(Extracted records)
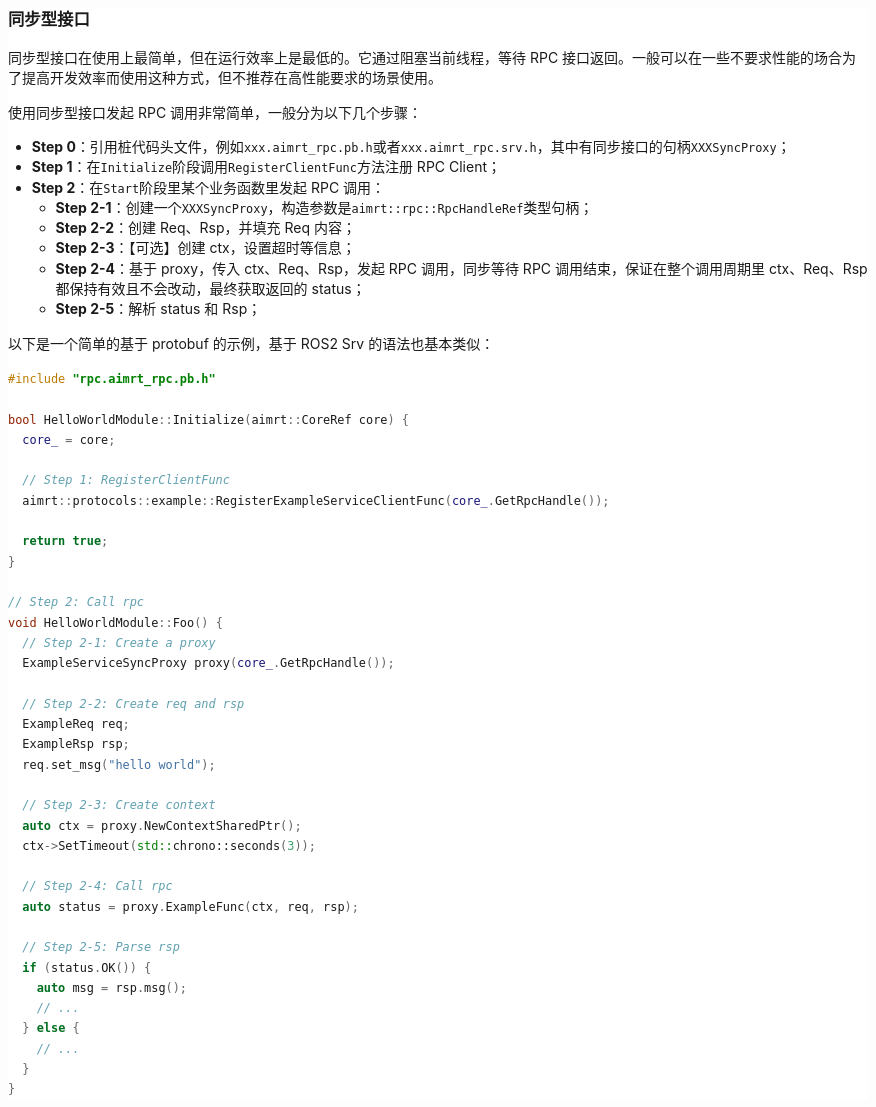 
### 同步型接口

同步型接口在使用上最简单，但在运行效率上是最低的。它通过阻塞当前线程，等待 RPC 接口返回。一般可以在一些不要求性能的场合为了提高开发效率而使用这种方式，但不推荐在高性能要求的场景使用。


使用同步型接口发起 RPC 调用非常简单，一般分为以下几个步骤：
- **Step 0**：引用桩代码头文件，例如`xxx.aimrt_rpc.pb.h`或者`xxx.aimrt_rpc.srv.h`，其中有同步接口的句柄`XXXSyncProxy`；
- **Step 1**：在`Initialize`阶段调用`RegisterClientFunc`方法注册 RPC Client；
- **Step 2**：在`Start`阶段里某个业务函数里发起 RPC 调用：
  - **Step 2-1**：创建一个`XXXSyncProxy`，构造参数是`aimrt::rpc::RpcHandleRef`类型句柄；
  - **Step 2-2**：创建 Req、Rsp，并填充 Req 内容；
  - **Step 2-3**：【可选】创建 ctx，设置超时等信息；
  - **Step 2-4**：基于 proxy，传入 ctx、Req、Rsp，发起 RPC 调用，同步等待 RPC 调用结束，保证在整个调用周期里 ctx、Req、Rsp 都保持有效且不会改动，最终获取返回的 status；
  - **Step 2-5**：解析 status 和 Rsp；


以下是一个简单的基于 protobuf 的示例，基于 ROS2 Srv 的语法也基本类似：
```cpp
#include "rpc.aimrt_rpc.pb.h"

bool HelloWorldModule::Initialize(aimrt::CoreRef core) {
  core_ = core;

  // Step 1: RegisterClientFunc
  aimrt::protocols::example::RegisterExampleServiceClientFunc(core_.GetRpcHandle());

  return true;
}

// Step 2: Call rpc
void HelloWorldModule::Foo() {
  // Step 2-1: Create a proxy
  ExampleServiceSyncProxy proxy(core_.GetRpcHandle());

  // Step 2-2: Create req and rsp
  ExampleReq req;
  ExampleRsp rsp;
  req.set_msg("hello world");

  // Step 2-3: Create context
  auto ctx = proxy.NewContextSharedPtr();
  ctx->SetTimeout(std::chrono::seconds(3));

  // Step 2-4: Call rpc
  auto status = proxy.ExampleFunc(ctx, req, rsp);

  // Step 2-5: Parse rsp
  if (status.OK()) {
    auto msg = rsp.msg();
    // ...
  } else {
    // ...
  }
}
```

◆ **TO DO**
Your task is to say how many lines in the entries above contain the word "Initialize". Please write only the number.

◆ **RESULT**
2